Meticulous work progressing to repair canal breach

Equipment and materials outside the west entrance to Tunnel 2 of the Gering/Fort Laramie Irrigation Canal.

FORT LARAMIE, Wyo. — Work is progressing meticulously on the repairs to Tunnel 2 of the Gering-Fort Laramie Irrigation Canal, with the focus being on worker safety as crews work two shifts per day on the project.

The July 17 collapse of a 2,200-foot long tunnel caused a canal breach, forcing the Bureau of Reclamation to shut down delivery of irrigation water. The situation has left approximately 108,000 acres of land in Wyoming and Nebraska served by the Goshen and Gering-Fort Laramie Irrigation Districts and the Wright and Murphy Ditch Company without a water source.

Crews are on site from 5 a.m. to 9 p.m. to make maximum use of daylight hours. While Gering-Fort Laramie Irrigation District and Goshen County Irrigation District crews outside the tunnel have been removing dirt from above the collapse and rebuilding the banks of the canal that washed away in the breach, crews from SAK Construction inside the tunnel have been removing debris and working to shore up the concrete interior walls with steel ribbing. Once the outside crews are able to get close enough to the top of the tunnel, they will insert a series of shoring boxes over the top of the tunnel to help alleviate the load placed on the tunnel walls by the dirt and sand on top.

Gering/Fort Laramie Irrigation District General Manager Rick Preston said that it’s difficult to predict when water might begin to flow again.

“Once we can get those shoring boxes in, at the earliest, we might be able to start the water back on (Thursday or Friday),” he said. “If there’s any kind of a hurdle, it could be later. If it’s a big hurdle, it may not happen at all.”
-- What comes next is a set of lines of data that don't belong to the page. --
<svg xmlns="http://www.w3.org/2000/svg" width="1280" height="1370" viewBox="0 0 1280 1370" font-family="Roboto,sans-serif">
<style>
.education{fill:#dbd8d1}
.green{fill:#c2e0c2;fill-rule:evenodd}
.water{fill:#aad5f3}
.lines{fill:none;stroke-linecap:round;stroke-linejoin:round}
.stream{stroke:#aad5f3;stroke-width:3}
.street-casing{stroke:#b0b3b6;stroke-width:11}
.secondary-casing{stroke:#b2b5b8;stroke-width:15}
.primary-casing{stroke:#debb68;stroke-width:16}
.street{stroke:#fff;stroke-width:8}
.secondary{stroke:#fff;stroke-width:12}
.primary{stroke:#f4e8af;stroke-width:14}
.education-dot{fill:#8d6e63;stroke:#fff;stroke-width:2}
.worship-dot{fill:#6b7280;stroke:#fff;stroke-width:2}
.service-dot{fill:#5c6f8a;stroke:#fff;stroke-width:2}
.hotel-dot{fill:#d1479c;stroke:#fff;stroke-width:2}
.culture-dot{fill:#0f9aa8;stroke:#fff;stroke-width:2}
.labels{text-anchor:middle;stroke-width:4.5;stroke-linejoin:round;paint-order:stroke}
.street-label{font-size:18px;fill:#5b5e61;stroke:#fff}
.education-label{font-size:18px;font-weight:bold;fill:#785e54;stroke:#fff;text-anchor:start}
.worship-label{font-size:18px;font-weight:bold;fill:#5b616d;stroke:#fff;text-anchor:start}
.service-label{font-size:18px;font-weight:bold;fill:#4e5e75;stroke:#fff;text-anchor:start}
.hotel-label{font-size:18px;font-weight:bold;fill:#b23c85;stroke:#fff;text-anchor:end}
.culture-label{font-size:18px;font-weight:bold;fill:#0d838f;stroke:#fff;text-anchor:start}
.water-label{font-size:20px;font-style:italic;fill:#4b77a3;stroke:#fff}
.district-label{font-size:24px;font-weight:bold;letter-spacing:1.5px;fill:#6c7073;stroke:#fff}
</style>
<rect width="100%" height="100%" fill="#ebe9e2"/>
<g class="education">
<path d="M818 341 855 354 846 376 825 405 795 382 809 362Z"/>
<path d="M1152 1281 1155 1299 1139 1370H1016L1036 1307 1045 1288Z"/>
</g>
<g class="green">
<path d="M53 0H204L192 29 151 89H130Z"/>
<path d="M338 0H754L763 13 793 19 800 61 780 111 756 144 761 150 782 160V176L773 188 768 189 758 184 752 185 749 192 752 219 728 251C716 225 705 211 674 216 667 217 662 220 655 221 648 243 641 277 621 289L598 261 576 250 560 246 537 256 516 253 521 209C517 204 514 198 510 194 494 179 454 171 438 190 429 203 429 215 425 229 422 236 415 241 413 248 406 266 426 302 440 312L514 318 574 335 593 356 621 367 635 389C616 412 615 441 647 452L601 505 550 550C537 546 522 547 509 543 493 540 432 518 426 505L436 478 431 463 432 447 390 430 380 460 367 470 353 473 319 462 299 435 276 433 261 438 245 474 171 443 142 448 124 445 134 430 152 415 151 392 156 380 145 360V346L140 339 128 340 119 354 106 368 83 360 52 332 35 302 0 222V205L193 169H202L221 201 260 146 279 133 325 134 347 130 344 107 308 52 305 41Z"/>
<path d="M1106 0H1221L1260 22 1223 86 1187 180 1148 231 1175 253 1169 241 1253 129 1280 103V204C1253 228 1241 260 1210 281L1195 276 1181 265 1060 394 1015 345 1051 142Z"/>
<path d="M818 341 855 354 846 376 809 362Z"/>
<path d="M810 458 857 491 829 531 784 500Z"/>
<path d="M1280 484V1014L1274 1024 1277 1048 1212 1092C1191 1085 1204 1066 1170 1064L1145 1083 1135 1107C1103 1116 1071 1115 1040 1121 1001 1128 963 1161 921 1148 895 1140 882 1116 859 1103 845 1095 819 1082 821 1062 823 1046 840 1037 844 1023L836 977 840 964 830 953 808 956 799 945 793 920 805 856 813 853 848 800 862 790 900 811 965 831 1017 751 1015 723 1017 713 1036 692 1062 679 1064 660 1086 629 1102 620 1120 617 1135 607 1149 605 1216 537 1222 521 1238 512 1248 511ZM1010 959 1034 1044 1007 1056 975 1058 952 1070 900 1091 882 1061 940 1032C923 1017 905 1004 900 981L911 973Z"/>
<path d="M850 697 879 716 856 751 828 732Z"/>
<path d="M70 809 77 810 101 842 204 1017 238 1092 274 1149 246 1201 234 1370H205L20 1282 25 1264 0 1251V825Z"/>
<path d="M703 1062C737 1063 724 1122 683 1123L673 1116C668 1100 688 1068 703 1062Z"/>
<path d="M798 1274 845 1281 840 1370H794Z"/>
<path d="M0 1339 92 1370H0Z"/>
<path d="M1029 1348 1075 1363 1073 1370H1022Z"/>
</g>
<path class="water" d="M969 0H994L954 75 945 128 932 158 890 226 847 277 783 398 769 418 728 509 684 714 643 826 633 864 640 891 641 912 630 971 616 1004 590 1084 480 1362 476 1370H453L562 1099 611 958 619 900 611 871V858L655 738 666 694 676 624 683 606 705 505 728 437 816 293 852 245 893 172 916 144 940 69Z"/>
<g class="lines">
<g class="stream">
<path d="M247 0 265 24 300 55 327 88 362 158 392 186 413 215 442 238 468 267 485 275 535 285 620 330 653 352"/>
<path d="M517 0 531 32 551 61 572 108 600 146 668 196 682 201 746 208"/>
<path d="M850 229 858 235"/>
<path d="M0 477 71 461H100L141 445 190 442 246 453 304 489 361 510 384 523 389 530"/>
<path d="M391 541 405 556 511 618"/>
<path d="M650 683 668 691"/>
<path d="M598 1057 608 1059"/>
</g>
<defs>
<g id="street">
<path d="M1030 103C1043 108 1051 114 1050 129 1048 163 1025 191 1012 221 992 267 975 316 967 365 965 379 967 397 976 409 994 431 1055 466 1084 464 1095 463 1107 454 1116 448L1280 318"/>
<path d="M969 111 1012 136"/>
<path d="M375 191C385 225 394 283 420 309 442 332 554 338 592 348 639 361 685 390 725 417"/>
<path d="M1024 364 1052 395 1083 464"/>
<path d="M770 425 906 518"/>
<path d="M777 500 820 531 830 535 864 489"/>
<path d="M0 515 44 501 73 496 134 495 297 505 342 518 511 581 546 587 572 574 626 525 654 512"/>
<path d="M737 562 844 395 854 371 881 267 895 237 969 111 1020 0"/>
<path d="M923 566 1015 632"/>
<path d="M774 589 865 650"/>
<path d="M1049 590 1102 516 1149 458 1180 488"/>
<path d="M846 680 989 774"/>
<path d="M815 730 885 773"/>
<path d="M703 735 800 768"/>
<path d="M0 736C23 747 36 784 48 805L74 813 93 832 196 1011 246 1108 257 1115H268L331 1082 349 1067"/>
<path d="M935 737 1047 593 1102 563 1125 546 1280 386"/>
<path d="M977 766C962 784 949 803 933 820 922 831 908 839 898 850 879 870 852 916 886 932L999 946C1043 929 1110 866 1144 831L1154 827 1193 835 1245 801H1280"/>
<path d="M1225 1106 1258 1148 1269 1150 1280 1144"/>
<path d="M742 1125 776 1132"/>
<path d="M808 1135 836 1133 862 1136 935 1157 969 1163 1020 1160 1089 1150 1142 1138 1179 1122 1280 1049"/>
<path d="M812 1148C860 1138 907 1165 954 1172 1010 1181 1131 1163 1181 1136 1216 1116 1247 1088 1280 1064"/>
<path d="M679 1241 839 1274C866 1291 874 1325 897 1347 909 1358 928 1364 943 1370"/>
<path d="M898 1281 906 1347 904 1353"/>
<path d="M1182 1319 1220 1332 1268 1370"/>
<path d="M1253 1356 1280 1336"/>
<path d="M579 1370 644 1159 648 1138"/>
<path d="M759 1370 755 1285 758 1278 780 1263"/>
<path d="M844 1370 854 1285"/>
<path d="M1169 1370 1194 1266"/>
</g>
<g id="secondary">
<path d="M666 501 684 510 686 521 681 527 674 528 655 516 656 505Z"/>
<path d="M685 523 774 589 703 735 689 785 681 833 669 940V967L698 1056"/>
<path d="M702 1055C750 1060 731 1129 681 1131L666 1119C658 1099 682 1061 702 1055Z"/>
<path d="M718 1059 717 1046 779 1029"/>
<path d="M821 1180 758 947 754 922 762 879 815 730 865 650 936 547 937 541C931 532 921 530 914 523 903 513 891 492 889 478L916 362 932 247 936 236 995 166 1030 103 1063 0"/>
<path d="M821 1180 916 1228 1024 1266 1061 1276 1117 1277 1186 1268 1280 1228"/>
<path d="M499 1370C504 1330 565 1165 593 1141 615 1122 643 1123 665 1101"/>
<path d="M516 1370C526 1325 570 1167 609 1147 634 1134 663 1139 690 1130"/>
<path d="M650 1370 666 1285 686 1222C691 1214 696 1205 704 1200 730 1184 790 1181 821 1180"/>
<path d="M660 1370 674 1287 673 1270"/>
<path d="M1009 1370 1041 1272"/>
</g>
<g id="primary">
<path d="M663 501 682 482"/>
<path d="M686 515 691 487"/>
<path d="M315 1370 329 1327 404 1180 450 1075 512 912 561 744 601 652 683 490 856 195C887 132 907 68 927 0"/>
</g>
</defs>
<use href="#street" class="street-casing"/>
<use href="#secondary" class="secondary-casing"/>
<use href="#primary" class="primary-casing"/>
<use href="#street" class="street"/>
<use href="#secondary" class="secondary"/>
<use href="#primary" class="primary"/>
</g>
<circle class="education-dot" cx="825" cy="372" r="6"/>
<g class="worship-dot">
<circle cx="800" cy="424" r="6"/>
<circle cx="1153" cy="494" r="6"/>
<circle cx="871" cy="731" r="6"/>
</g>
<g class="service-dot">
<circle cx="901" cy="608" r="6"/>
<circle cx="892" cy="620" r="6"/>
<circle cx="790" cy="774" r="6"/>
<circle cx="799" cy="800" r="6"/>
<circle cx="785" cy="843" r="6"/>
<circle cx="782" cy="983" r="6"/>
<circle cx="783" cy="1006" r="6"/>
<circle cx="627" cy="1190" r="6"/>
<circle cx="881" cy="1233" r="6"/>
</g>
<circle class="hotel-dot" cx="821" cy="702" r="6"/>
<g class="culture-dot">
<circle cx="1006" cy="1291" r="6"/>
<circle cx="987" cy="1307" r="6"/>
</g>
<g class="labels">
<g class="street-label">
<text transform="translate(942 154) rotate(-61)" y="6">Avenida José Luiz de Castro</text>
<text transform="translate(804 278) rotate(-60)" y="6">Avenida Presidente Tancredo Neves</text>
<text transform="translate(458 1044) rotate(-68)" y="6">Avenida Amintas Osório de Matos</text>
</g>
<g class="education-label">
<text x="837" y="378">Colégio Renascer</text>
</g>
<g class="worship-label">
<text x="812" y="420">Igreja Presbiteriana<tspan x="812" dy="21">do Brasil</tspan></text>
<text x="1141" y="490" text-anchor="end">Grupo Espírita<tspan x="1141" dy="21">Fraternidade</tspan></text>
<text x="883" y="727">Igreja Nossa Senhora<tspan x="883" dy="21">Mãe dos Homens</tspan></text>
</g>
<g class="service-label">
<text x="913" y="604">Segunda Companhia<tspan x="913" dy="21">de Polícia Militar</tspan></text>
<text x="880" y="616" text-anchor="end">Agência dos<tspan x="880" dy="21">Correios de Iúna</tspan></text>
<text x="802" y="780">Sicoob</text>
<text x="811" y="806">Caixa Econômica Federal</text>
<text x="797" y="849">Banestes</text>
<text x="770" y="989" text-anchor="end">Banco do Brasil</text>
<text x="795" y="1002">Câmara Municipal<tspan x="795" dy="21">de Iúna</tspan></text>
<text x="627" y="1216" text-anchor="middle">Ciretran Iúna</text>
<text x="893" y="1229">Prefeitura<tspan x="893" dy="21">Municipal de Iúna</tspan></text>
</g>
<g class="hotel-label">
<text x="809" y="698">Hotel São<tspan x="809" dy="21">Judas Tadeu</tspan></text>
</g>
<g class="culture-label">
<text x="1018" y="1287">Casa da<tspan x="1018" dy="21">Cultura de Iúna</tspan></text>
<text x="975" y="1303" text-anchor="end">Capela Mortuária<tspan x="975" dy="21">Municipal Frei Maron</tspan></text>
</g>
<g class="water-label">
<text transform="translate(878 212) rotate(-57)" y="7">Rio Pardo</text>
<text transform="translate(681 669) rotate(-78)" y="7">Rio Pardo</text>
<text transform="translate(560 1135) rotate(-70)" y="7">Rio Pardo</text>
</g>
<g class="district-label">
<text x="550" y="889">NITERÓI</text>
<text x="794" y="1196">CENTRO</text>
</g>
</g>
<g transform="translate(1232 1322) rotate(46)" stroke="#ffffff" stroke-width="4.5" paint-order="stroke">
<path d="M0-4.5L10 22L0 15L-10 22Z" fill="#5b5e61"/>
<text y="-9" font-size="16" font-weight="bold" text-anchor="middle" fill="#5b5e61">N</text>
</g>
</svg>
Crews are moving at the quickest possible pace while still maintaining their safety. A 60-inch duct pumps fresh air into the tunnel and monitors check contaminant levels to ensure that the crew is safe inside.

“Right now, the biggest issue is holding the concrete in place while the sand is removed (from the inside),” James Byrd, SAK operations manager-underground division, said.

About 650 feet into the tunnel, Byrd pointed to a cracked portion of the concrete at the top of the tunnel and expressed the difficulty the workers face.

“Part of the problem is knowing that the concrete here is this bad, and not knowing how bad it is as you go further in,” he said.

A retaining wall holds back sand and water until the crews are able to shore up each section of the tunnel. The 14-foot diameter steel ribs are installed every three feet as they’re needed. As each section is completed, the retaining wall moves back and the crews move deeper into the tunnel.

One of the first things that SAK did upon beginning the project is to core out 34 3-inch plug holes. Byrd said the assumption was that there would be voids within the tunnel, so the holes were drilled in order to pump grout into the tunnel to fill those voids as much as possible. The grout enabled the team to even the load and provide support inside the tunnel so that workers could enter safely to start their work.

The steel ribs would normally have taken about a month to produce, but Byrd said his supplier, who was contacted on a weekend and knew the urgency of the project, began production and was able to get 100 of the ribs completed for the project in three days.

Preston said there are three tunnels in the system. Tunnel 2, the one being restructured, is southeast of Fort Laramie, Wyoming, Tunnel 1 is upstream and Tunnel 3 is well downstream in Nebraska. Preston said inspectors from the University of Wyoming have looked at Tunnel 1, but haven’t returned a report on its condition. An engineer will inspect Tunnel 3 to determine if there is any risk in that section as well.

The crews outside the tunnel have been working to restore the structure of the canal wall and bank to the west of the tunnel. They will have to not only do those repairs, but eventually work on reclamation of land alongside the canal that was flooded before the water could be shut down. Preston said the canal water typically runs at 1 mph., so when the breach happened and water was shut off 13 1/2 miles away, that means that water continued to flow into the breach for more than half a day.

Preston said growers along the 85 miles of dry canal in Wyoming and 45 miles in Nebraska have been patient, but he understands their concerns.

“They’ve all been very civil and understanding,” Preston said. “They’re edgy and frustrated. Their livelihood is on the line. Their family’s livelihood is on the line, their childrens’ education, but they’ve all been very understanding. ... When your future is on the line, it’s easy to be frustrated.”

There has been no determination of what caused the tunnel to fail, but that will come at a later time.

“It would be easier to be mad if somebody was at fault,” Preston said. “Right now, we’re just trying to understand the whys and what-fors.”

Through the situation, Preston said there are too many people who have helped to be able to sufficiently thank all of them. The public has established funds for donations and people have brought food to the site for the construction crews, and Preston said he was thankful for all of the businesses, the Bureau of Reclamation, the irrigation districts, the State of Wyoming and all of the contractors for their work on the project.